WORK ITEM: Reproduce all of the rows below in full, replacing each occurrence of "Article" with "Report" and leaving everything else unchanged.

══ DATASET

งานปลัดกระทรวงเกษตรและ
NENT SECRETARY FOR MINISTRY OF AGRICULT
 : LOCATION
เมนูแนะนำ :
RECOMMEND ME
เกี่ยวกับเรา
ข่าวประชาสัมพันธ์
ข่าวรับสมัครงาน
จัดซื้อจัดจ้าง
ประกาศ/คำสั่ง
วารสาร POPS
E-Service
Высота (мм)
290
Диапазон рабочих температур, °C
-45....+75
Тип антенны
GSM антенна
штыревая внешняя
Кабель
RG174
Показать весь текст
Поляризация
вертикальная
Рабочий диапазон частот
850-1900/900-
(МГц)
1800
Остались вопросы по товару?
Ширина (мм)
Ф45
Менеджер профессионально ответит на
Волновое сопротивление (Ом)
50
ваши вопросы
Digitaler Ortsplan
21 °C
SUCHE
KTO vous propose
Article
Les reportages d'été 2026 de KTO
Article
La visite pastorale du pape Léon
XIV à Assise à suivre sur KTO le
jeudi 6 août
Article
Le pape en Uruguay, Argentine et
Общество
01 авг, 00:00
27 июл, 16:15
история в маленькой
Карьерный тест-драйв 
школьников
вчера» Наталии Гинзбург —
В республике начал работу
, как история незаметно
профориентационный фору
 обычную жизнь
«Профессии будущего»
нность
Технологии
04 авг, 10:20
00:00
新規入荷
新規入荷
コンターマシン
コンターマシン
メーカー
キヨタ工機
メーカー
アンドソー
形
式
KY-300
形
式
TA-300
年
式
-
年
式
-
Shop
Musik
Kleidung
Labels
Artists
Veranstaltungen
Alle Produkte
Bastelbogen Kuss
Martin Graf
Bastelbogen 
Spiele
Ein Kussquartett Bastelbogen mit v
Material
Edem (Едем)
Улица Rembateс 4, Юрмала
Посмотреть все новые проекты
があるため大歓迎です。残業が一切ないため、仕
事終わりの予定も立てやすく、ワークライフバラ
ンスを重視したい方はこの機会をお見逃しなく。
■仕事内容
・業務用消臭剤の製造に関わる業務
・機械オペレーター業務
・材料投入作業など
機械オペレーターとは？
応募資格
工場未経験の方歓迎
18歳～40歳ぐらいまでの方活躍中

════

RESULT OF THE TASK:
งานปลัดกระทรวงเกษตรและ
NENT SECRETARY FOR MINISTRY OF AGRICULT
 : LOCATION
เมนูแนะนำ :
RECOMMEND ME
เกี่ยวกับเรา
ข่าวประชาสัมพันธ์
ข่าวรับสมัครงาน
จัดซื้อจัดจ้าง
ประกาศ/คำสั่ง
วารสาร POPS
E-Service
Высота (мм)
290
Диапазон рабочих температур, °C
-45....+75
Тип антенны
GSM антенна
штыревая внешняя
Кабель
RG174
Показать весь текст
Поляризация
вертикальная
Рабочий диапазон частот
850-1900/900-
(МГц)
1800
Остались вопросы по товару?
Ширина (мм)
Ф45
Менеджер профессионально ответит на
Волновое сопротивление (Ом)
50
ваши вопросы
Digitaler Ortsplan
21 °C
SUCHE
KTO vous propose
Report
Les reportages d'été 2026 de KTO
Report
La visite pastorale du pape Léon
XIV à Assise à suivre sur KTO le
jeudi 6 août
Report
Le pape en Uruguay, Argentine et
Общество
01 авг, 00:00
27 июл, 16:15
история в маленькой
Карьерный тест-драйв 
школьников
вчера» Наталии Гинзбург —
В республике начал работу
, как история незаметно
профориентационный фору
 обычную жизнь
«Профессии будущего»
нность
Технологии
04 авг, 10:20
00:00
新規入荷
新規入荷
コンターマシン
コンターマシン
メーカー
キヨタ工機
メーカー
アンドソー
形
式
KY-300
形
式
TA-300
年
式
-
年
式
-
Shop
Musik
Kleidung
Labels
Artists
Veranstaltungen
Alle Produkte
Bastelbogen Kuss
Martin Graf
Bastelbogen 
Spiele
Ein Kussquartett Bastelbogen mit v
Material
Edem (Едем)
Улица Rembateс 4, Юрмала
Посмотреть все новые проекты
があるため大歓迎です。残業が一切ないため、仕
事終わりの予定も立てやすく、ワークライフバラ
ンスを重視したい方はこの機会をお見逃しなく。
■仕事内容
・業務用消臭剤の製造に関わる業務
・機械オペレーター業務
・材料投入作業など
機械オペレーターとは？
応募資格
工場未経験の方歓迎
18歳～40歳ぐらいまでの方活躍中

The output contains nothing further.